== Try it ==
Return the entries that follow exactly, with no images.

[Data for this task]

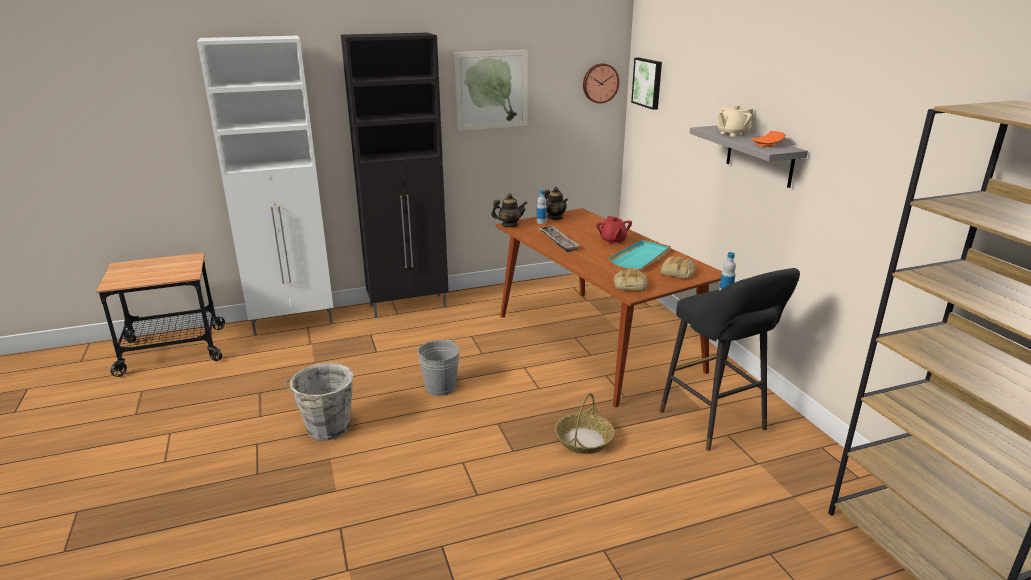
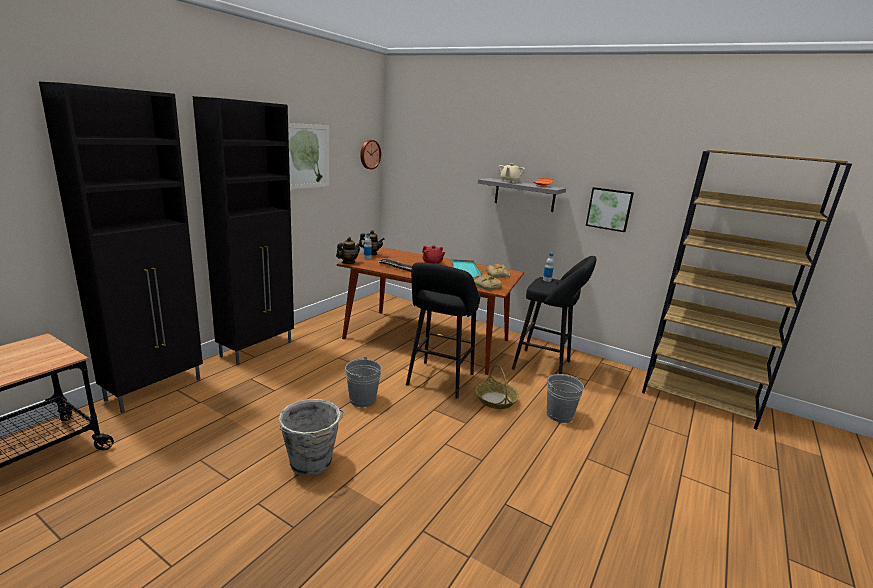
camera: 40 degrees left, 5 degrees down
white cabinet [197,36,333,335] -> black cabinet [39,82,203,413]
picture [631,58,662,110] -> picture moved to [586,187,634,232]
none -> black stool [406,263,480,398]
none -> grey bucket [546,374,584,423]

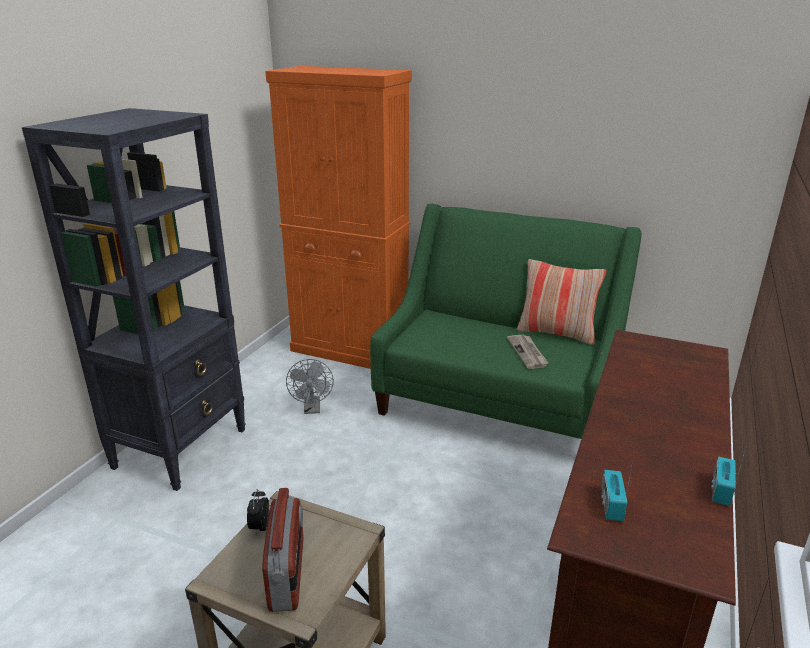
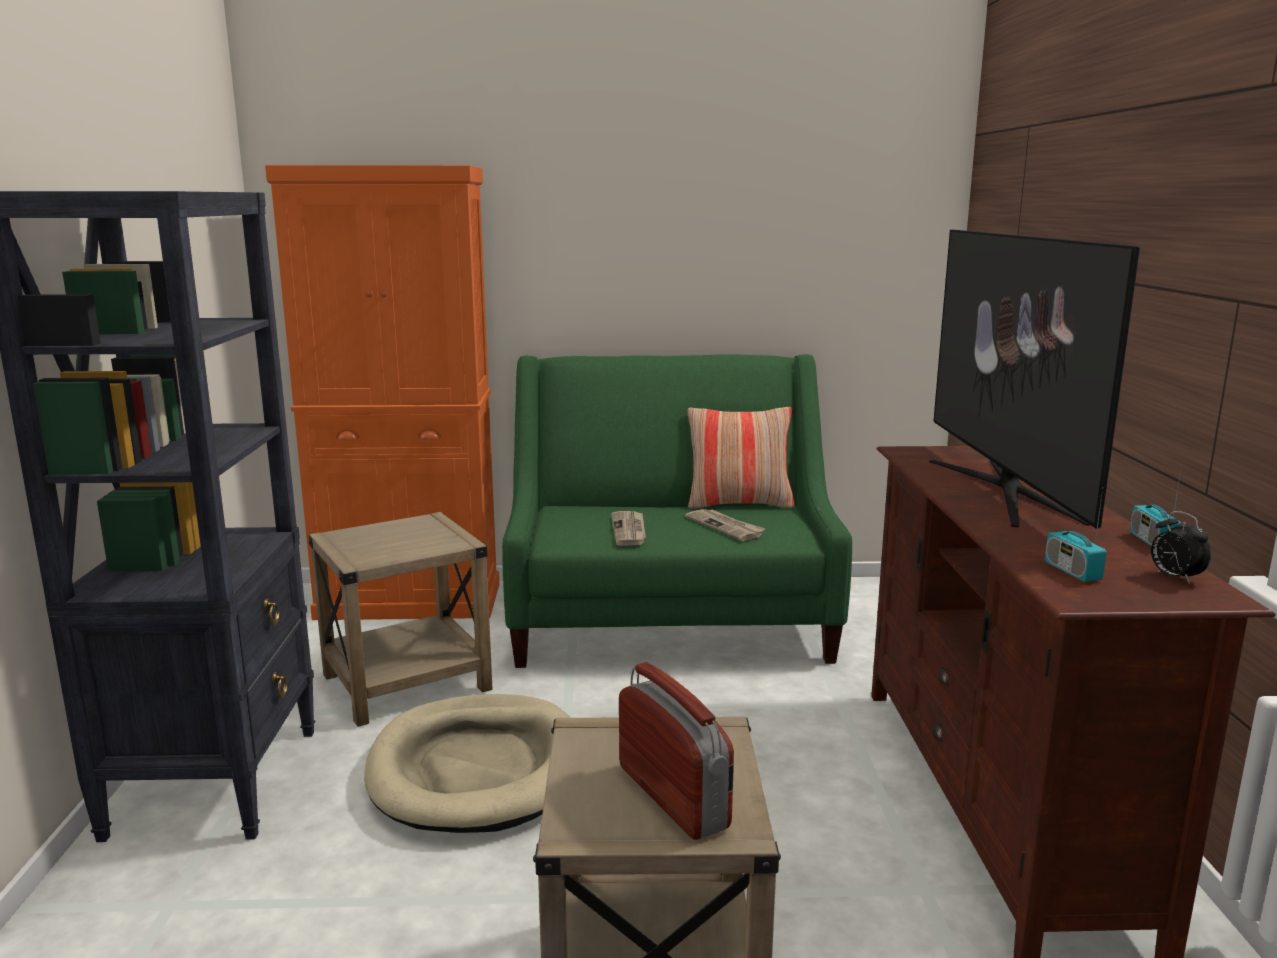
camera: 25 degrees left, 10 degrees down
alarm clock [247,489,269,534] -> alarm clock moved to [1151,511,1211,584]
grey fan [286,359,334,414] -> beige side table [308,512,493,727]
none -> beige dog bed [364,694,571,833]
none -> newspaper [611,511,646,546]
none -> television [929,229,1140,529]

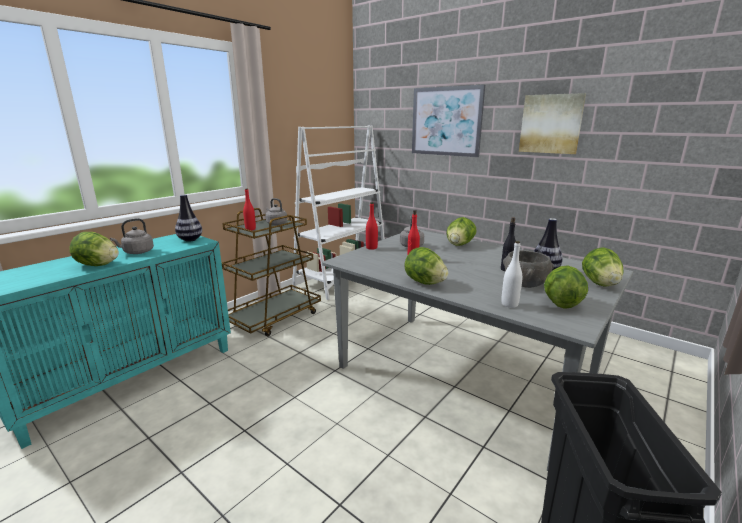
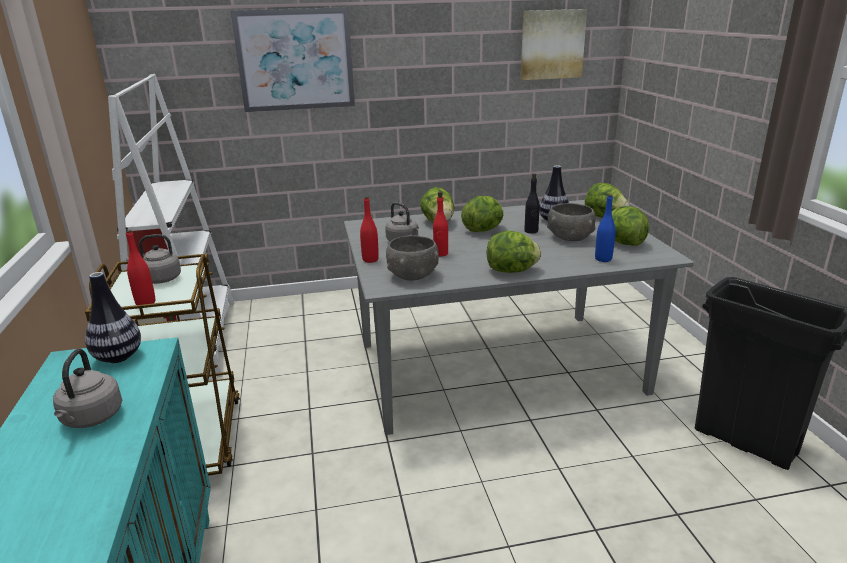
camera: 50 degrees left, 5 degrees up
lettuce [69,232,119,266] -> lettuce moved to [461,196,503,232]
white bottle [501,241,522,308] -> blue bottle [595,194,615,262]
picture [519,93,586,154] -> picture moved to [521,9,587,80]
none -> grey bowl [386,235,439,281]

[/Data for this task]

== Answer for this exercise ==
camera: 40 degrees left, 5 degrees down
white cabinet [197,36,333,335] -> black cabinet [39,82,203,413]
picture [631,58,662,110] -> picture moved to [586,187,634,232]
none -> black stool [406,263,480,398]
none -> grey bucket [546,374,584,423]

camera: 25 degrees left, 10 degrees down
alarm clock [247,489,269,534] -> alarm clock moved to [1151,511,1211,584]
grey fan [286,359,334,414] -> beige side table [308,512,493,727]
none -> beige dog bed [364,694,571,833]
none -> newspaper [611,511,646,546]
none -> television [929,229,1140,529]

camera: 50 degrees left, 5 degrees up
lettuce [69,232,119,266] -> lettuce moved to [461,196,503,232]
white bottle [501,241,522,308] -> blue bottle [595,194,615,262]
picture [519,93,586,154] -> picture moved to [521,9,587,80]
none -> grey bowl [386,235,439,281]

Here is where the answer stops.